▸ **TASK INPUTS**
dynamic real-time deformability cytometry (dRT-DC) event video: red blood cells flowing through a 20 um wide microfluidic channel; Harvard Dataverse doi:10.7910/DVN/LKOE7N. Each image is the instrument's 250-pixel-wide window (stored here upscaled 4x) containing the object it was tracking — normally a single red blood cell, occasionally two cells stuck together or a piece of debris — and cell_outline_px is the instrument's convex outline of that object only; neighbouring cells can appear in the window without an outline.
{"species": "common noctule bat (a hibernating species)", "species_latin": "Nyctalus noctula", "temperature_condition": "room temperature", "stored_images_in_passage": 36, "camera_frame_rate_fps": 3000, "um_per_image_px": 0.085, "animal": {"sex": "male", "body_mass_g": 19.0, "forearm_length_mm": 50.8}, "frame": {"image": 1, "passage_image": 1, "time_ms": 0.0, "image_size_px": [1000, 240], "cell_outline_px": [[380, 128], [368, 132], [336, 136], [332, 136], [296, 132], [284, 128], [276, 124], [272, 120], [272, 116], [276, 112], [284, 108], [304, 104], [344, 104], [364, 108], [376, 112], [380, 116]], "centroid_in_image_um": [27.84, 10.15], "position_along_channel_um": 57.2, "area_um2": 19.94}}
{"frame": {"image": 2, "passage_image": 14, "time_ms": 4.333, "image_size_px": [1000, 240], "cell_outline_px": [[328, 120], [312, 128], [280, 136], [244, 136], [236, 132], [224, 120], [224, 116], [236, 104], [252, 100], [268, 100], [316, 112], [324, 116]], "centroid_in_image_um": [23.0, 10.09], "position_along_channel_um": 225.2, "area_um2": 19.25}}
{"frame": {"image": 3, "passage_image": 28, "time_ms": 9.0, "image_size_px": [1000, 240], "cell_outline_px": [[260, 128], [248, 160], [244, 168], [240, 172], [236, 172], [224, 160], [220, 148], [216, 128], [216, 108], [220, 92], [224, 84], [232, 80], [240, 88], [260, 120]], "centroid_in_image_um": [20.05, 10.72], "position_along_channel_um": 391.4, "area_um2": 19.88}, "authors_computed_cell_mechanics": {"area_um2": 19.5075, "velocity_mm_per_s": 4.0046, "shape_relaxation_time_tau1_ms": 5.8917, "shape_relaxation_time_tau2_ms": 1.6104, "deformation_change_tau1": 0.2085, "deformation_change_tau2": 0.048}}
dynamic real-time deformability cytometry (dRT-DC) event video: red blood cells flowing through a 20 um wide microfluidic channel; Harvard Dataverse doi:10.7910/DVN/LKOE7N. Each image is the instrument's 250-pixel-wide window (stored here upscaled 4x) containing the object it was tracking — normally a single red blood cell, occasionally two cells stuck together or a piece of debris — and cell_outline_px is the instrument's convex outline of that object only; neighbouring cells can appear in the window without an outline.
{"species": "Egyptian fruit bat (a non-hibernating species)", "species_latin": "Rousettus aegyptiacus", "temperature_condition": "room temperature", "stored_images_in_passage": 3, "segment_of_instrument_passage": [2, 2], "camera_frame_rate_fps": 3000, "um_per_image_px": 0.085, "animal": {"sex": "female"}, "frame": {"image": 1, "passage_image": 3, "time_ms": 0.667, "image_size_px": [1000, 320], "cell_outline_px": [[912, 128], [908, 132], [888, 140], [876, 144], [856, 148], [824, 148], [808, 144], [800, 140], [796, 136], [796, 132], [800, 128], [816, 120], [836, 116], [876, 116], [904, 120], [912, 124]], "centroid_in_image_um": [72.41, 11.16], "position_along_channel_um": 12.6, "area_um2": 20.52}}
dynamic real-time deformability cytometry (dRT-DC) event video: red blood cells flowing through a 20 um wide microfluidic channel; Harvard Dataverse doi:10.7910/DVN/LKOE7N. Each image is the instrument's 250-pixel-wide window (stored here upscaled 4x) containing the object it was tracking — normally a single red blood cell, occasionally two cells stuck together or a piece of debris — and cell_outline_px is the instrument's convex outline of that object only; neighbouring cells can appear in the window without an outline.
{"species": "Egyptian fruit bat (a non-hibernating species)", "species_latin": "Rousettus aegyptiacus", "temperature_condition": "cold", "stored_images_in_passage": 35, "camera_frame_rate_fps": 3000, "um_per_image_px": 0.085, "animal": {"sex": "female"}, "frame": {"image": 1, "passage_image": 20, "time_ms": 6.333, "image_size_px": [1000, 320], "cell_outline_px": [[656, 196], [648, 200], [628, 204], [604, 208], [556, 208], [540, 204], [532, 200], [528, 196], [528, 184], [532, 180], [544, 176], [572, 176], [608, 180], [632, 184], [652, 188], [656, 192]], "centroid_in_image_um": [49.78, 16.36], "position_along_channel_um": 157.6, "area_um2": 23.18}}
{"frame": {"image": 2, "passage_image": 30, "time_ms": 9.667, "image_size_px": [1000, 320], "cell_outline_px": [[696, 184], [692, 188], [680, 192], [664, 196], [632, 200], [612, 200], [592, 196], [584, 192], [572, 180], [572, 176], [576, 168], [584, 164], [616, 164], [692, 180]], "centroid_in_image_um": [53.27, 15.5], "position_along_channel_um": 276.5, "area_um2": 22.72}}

▸ **AIM**
Extract the data in full. Keep it word for word.

▸ **SOLVED EXERCISE**
dynamic real-time deformability cytometry (dRT-DC) event video: red blood cells flowing through a 20 um wide microfluidic channel; Harvard Dataverse doi:10.7910/DVN/LKOE7N. Each image is the instrument's 250-pixel-wide window (stored here upscaled 4x) containing the object it was tracking — normally a single red blood cell, occasionally two cells stuck together or a piece of debris — and cell_outline_px is the instrument's convex outline of that object only; neighbouring cells can appear in the window without an outline.
{"species": "common noctule bat (a hibernating species)", "species_latin": "Nyctalus noctula", "temperature_condition": "room temperature", "stored_images_in_passage": 36, "camera_frame_rate_fps": 3000, "um_per_image_px": 0.085, "animal": {"sex": "male", "body_mass_g": 19.0, "forearm_length_mm": 50.8}, "frame": {"image": 1, "passage_image": 1, "time_ms": 0.0, "image_size_px": [1000, 240], "cell_outline_px": [[380, 128], [368, 132], [336, 136], [332, 136], [296, 132], [284, 128], [276, 124], [272, 120], [272, 116], [276, 112], [284, 108], [304, 104], [344, 104], [364, 108], [376, 112], [380, 116]], "centroid_in_image_um": [27.84, 10.15], "position_along_channel_um": 57.2, "area_um2": 19.94}}
{"frame": {"image": 2, "passage_image": 14, "time_ms": 4.333, "image_size_px": [1000, 240], "cell_outline_px": [[328, 120], [312, 128], [280, 136], [244, 136], [236, 132], [224, 120], [224, 116], [236, 104], [252, 100], [268, 100], [316, 112], [324, 116]], "centroid_in_image_um": [23.0, 10.09], "position_along_channel_um": 225.2, "area_um2": 19.25}}
{"frame": {"image": 3, "passage_image": 28, "time_ms": 9.0, "image_size_px": [1000, 240], "cell_outline_px": [[260, 128], [248, 160], [244, 168], [240, 172], [236, 172], [224, 160], [220, 148], [216, 128], [216, 108], [220, 92], [224, 84], [232, 80], [240, 88], [260, 120]], "centroid_in_image_um": [20.05, 10.72], "position_along_channel_um": 391.4, "area_um2": 19.88}, "authors_computed_cell_mechanics": {"area_um2": 19.5075, "velocity_mm_per_s": 4.0046, "shape_relaxation_time_tau1_ms": 5.8917, "shape_relaxation_time_tau2_ms": 1.6104, "deformation_change_tau1": 0.2085, "deformation_change_tau2": 0.048}}
dynamic real-time deformability cytometry (dRT-DC) event video: red blood cells flowing through a 20 um wide microfluidic channel; Harvard Dataverse doi:10.7910/DVN/LKOE7N. Each image is the instrument's 250-pixel-wide window (stored here upscaled 4x) containing the object it was tracking — normally a single red blood cell, occasionally two cells stuck together or a piece of debris — and cell_outline_px is the instrument's convex outline of that object only; neighbouring cells can appear in the window without an outline.
{"species": "Egyptian fruit bat (a non-hibernating species)", "species_latin": "Rousettus aegyptiacus", "temperature_condition": "room temperature", "stored_images_in_passage": 3, "segment_of_instrument_passage": [2, 2], "camera_frame_rate_fps": 3000, "um_per_image_px": 0.085, "animal": {"sex": "female"}, "frame": {"image": 1, "passage_image": 3, "time_ms": 0.667, "image_size_px": [1000, 320], "cell_outline_px": [[912, 128], [908, 132], [888, 140], [876, 144], [856, 148], [824, 148], [808, 144], [800, 140], [796, 136], [796, 132], [800, 128], [816, 120], [836, 116], [876, 116], [904, 120], [912, 124]], "centroid_in_image_um": [72.41, 11.16], "position_along_channel_um": 12.6, "area_um2": 20.52}}
dynamic real-time deformability cytometry (dRT-DC) event video: red blood cells flowing through a 20 um wide microfluidic channel; Harvard Dataverse doi:10.7910/DVN/LKOE7N. Each image is the instrument's 250-pixel-wide window (stored here upscaled 4x) containing the object it was tracking — normally a single red blood cell, occasionally two cells stuck together or a piece of debris — and cell_outline_px is the instrument's convex outline of that object only; neighbouring cells can appear in the window without an outline.
{"species": "Egyptian fruit bat (a non-hibernating species)", "species_latin": "Rousettus aegyptiacus", "temperature_condition": "cold", "stored_images_in_passage": 35, "camera_frame_rate_fps": 3000, "um_per_image_px": 0.085, "animal": {"sex": "female"}, "frame": {"image": 1, "passage_image": 20, "time_ms": 6.333, "image_size_px": [1000, 320], "cell_outline_px": [[656, 196], [648, 200], [628, 204], [604, 208], [556, 208], [540, 204], [532, 200], [528, 196], [528, 184], [532, 180], [544, 176], [572, 176], [608, 180], [632, 184], [652, 188], [656, 192]], "centroid_in_image_um": [49.78, 16.36], "position_along_channel_um": 157.6, "area_um2": 23.18}}
{"frame": {"image": 2, "passage_image": 30, "time_ms": 9.667, "image_size_px": [1000, 320], "cell_outline_px": [[696, 184], [692, 188], [680, 192], [664, 196], [632, 200], [612, 200], [592, 196], [584, 192], [572, 180], [572, 176], [576, 168], [584, 164], [616, 164], [692, 180]], "centroid_in_image_um": [53.27, 15.5], "position_along_channel_um": 276.5, "area_um2": 22.72}}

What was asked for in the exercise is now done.